*Data for the task*
## BEGIN

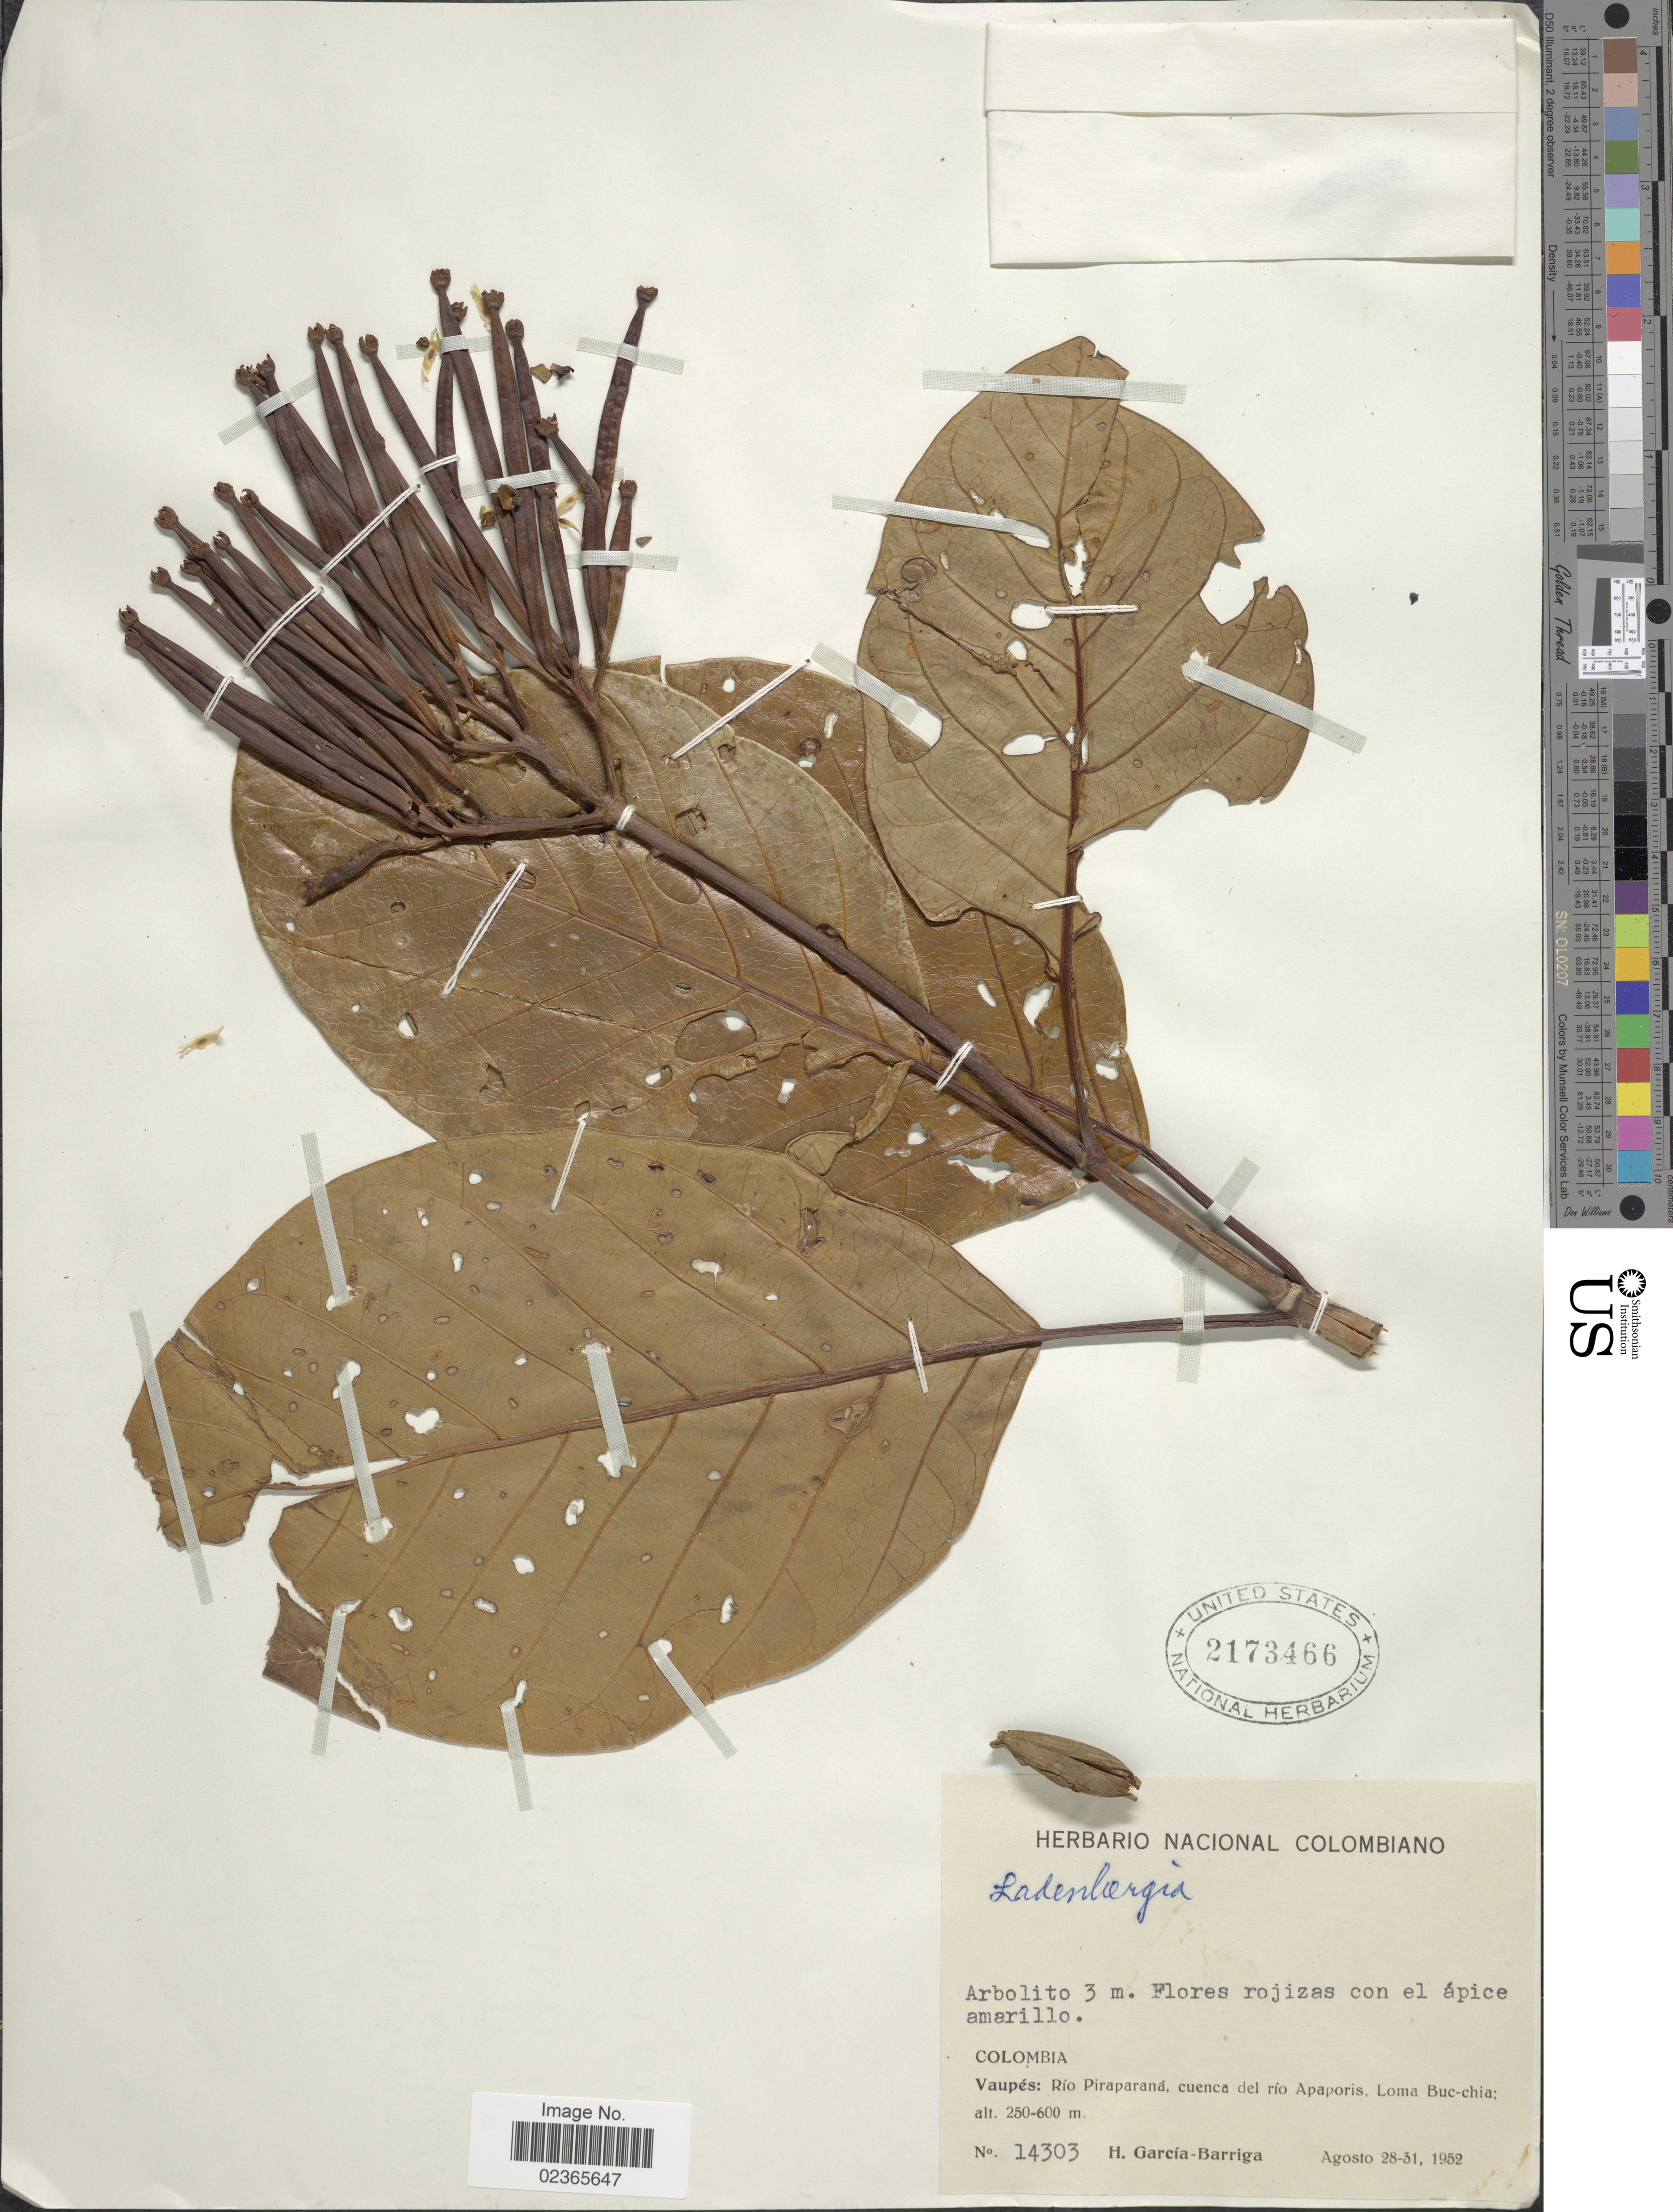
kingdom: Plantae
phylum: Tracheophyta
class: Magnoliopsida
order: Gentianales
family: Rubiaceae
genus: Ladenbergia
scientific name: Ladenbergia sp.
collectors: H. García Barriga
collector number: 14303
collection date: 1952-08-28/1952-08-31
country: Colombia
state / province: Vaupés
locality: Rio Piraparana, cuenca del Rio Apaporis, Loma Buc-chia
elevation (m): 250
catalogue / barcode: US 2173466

## END

*Directive*
List every line of the items above as a numbered list, without blank lines and without the pictures.

*In response*
1. kingdom: Plantae
2. phylum: Tracheophyta
3. class: Magnoliopsida
4. order: Gentianales
5. family: Rubiaceae
6. genus: Ladenbergia
7. scientific name: Ladenbergia sp.
8. collectors: H. García Barriga
9. collector number: 14303
10. collection date: 1952-08-28/1952-08-31
11. country: Colombia
12. state / province: Vaupés
13. locality: Rio Piraparana, cuenca del Rio Apaporis, Loma Buc-chia
14. elevation (m): 250
15. catalogue / barcode: US 2173466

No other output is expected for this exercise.